(QUOTED PASSAGE):

++++

We know that the optimal policy for an M/M/2 system, in case the fast server is busy is of a threshold policy based on the number of items waiting in the queue. Let's check if it is the case in the optimal policy learned by value iteration.

In [4]:
fast_server = np.argmax(service_rates)
slow_server = np.argmin(service_rates)

for n_in_queue in range(1, queue_capacity // 2):
    state = [n_in_queue] + [1 if s == fast_server else 0 for s in range(len(service_rates))]
    print(f"Optimal policy for n_in_queue = {n_in_queue:3d}: {learner_val_iter.predict(state)}")

Optimal policy for n_in_queue =   1: ()
Optimal policy for n_in_queue =   2: ()
Optimal policy for n_in_queue =   3: ()
Optimal policy for n_in_queue =   4: ()
Optimal policy for n_in_queue =   5: (2,)
Optimal policy for n_in_queue =   6: (2,)
Optimal policy for n_in_queue =   7: (2,)
Optimal policy for n_in_queue =   8: (2,)
Optimal policy for n_in_queue =   9: (2,)
Optimal policy for n_in_queue =  10: (2,)
Optimal policy for n_in_queue =  11: (2,)
Optimal policy for n_in_queue =  12: (2,)
Optimal policy for n_in_queue =  13: (2,)
Optimal policy for n_in_queue =  14: (2,)
Optimal policy for n_in_queue =  15: (2,)
Optimal policy for n_in_queue =  16: (2,)
Optimal policy for n_in_queue =  17: (2,)
Optimal policy for n_in_queue =  18: (2,)
Optimal policy for n_in_queue =  19: (2,)
Optimal policy for n_in_queue =  20: (2,)
Optimal policy for n_in_queue =  21: (2,)
Optimal policy for n_in_queue =  22: (2,)

++++

(WHAT IS NEEDED): In the passage on the M/M/2 system, what type of policy is the optimal one when the fast server is busy?

++++

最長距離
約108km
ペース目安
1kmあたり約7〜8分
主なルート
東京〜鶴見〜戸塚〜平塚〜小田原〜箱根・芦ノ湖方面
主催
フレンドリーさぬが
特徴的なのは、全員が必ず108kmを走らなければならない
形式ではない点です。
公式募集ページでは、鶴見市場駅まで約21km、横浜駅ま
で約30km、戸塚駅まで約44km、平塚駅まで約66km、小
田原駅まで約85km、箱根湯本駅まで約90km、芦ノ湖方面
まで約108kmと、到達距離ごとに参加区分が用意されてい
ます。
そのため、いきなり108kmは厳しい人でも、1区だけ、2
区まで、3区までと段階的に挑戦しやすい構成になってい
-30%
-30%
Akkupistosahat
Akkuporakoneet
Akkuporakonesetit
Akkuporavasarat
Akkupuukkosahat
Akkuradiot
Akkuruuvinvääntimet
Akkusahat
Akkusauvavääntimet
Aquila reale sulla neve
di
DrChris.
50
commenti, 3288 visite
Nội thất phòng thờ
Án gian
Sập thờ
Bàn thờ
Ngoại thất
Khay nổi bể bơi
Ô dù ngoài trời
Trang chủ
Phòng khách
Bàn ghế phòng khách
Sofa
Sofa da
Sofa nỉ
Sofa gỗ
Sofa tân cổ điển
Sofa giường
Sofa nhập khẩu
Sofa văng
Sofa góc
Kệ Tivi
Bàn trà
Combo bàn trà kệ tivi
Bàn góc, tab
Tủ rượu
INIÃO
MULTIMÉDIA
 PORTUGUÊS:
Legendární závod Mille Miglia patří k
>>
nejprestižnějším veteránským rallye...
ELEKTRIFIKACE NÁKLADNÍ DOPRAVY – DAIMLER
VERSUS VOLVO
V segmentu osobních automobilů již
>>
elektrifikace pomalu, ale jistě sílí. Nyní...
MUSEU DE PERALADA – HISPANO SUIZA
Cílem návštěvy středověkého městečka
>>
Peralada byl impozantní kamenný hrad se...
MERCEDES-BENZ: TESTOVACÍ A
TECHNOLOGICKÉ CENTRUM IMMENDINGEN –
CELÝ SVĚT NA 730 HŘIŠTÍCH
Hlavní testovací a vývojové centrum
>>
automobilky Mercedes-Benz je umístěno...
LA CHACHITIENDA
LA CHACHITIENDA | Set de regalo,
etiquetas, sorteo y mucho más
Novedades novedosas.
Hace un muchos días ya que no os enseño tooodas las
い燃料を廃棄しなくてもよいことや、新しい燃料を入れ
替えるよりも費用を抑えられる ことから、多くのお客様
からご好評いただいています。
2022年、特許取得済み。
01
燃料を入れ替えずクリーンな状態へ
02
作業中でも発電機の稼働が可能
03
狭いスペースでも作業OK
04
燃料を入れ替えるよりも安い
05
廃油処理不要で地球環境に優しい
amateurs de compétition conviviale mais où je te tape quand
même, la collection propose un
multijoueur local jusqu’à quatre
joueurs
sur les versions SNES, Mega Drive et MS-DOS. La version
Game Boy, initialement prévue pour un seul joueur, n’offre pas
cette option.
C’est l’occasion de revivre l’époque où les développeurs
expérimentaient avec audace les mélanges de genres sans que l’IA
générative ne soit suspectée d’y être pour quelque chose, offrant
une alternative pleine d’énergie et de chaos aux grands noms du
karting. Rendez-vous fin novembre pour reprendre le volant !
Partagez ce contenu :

++++

(ANSWER TO THE EXERCISE): A threshold policy based on the number of items waiting in the queue.